How to understand the search pattern that regex defines?
Summary
Regex stands for Regular Expression. It’s written in plain English, and you can search through large amount of data by using characters.
In the following table of contents you can go and learn more about a specific branch of regex.
Table of Contents
- Components
- Anchors
- Recursive
- Quantifiers
- OR Operator
- Character Classes
- Flags
- Grouping and Capturing
- Bracket Expressions
- Greedy and Lazy Match
- Boundaries
- Back-references
- Look-ahead and Look-behind
- Author
Components
Single Characters
All from the keyboard.
except
`(^ . [ $ ( ) | * + ? { \)`
// this are operator characters //
Wild Card
The period by itself .
It matches everything, but \n (newline).
Bracket Expressions
Represents a character set.
It's an exact target string. [' and ']
Control characters
A backslash, \,
followed by one of the characters
`a, b, f, n, r, t, v`
Escape character sets
Special sequences set.
\d is a digit character: [0-9]
\w is word (program identifier) character:
[A-Za-z0-9_]
Anchors
Special sequences that match an empty substring:
^ matches at the beginning of the target string
$ matches at the end of the target string
\b = word boundary.
Recursive
Any regular expression surrounded by parentheses is an atom:
( regular_expression )
Quantifiers
To generate unbounded matching possibilities and other matching amount specifications.
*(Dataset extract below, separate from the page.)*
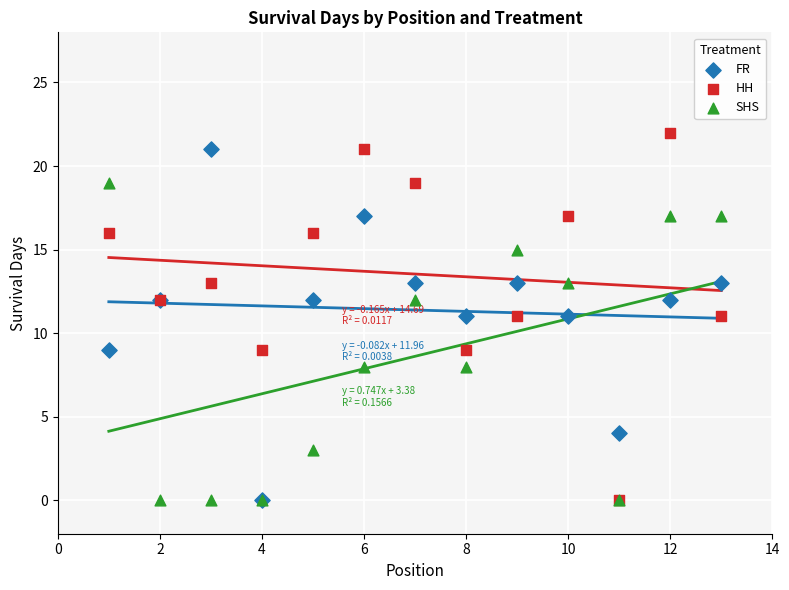

Which series has the largest Y range (max minus min)?

HH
An atom can optionally be followed by one of these quantifiers:
* represents 0 or more occurrences of the atom
+ represents 1 or more occurrence of the atom
? represents 0 or 1 occurrences of the atom
{n} represents n ocurrences of the atom
{m,n} represents m and n of the atom
OR Operator characters:
(^ . [ $ ( ) | * + ? { \)
Character Classes
This defines the type of character.
Flags
Consists of a pattern and optional flags.
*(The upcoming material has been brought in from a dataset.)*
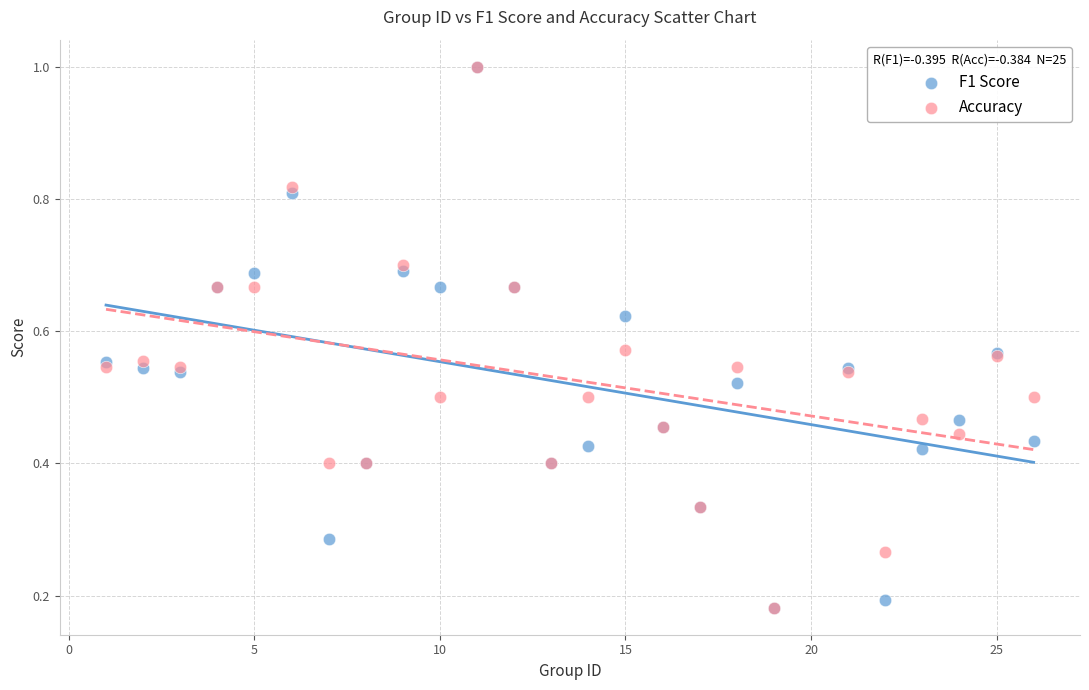

What are all the series names shown in the legend?

F1 Score, Accuracy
regexp = new RegExp("pattern", "flags");
Grouping and Capturing
A way to treat multiple characters as a single unit.
(regex)
// Allowing to apply regex operators to the entire regex group.
Bracket Expressions
s a list of characters enclosed by:
[ ' and ' ]
Greedy and Lazy Match
'Greedy' means match longest possible string.
'Lazy' means match shortest possible string.
Boundaries
Is a position between
\w and \W (non-word char)
At the beginning or the end of a string if it begins or ends (respectively) with a word character.
Back-references
A backreference in regex identifies a previously matched group and looks for exactly the same text again.
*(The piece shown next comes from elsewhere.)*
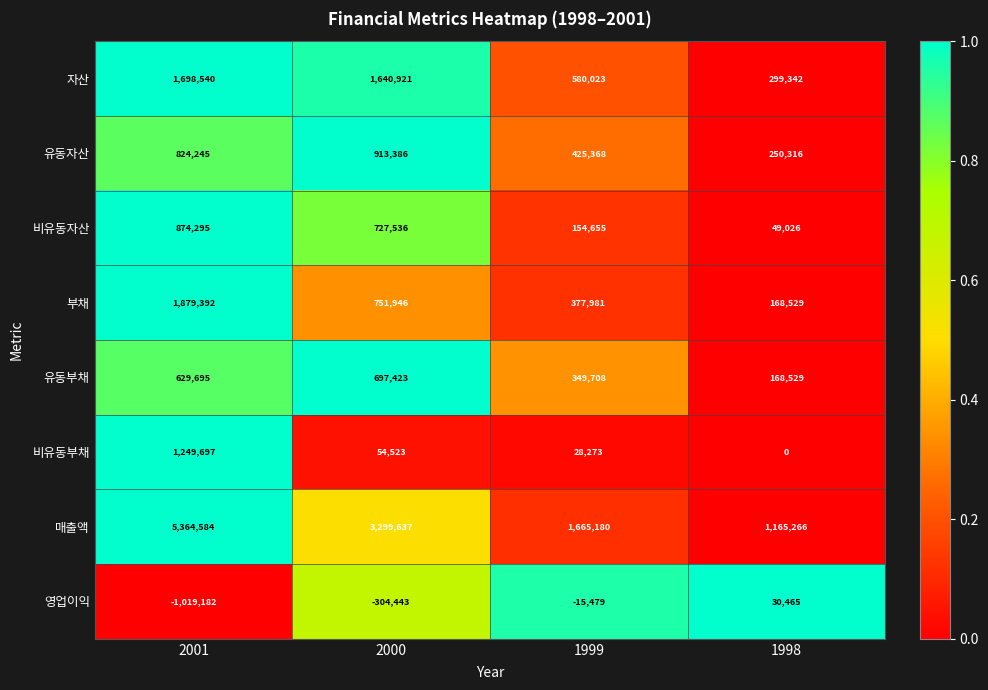

What is the greatest value displayed?

5364584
Look-ahead and Look-behind
Also known as “lookaround”
(?!) - negative lookahead
(?=) - positive lookahead
(?<=) - positive lookbehind
(?<!) - negative lookbehind
(?>) - atomic group
bar(?=bar) finds the 1st bar ("bar" which has "bar" after it)
bar(?!bar) finds the 2nd bar ("bar" which does not have "bar" after it)
(?<=foo)bar finds the 1st bar ("bar" which has "foo" before it)
(?<!foo)bar finds the 2nd bar ("bar" which does not have "foo" before it)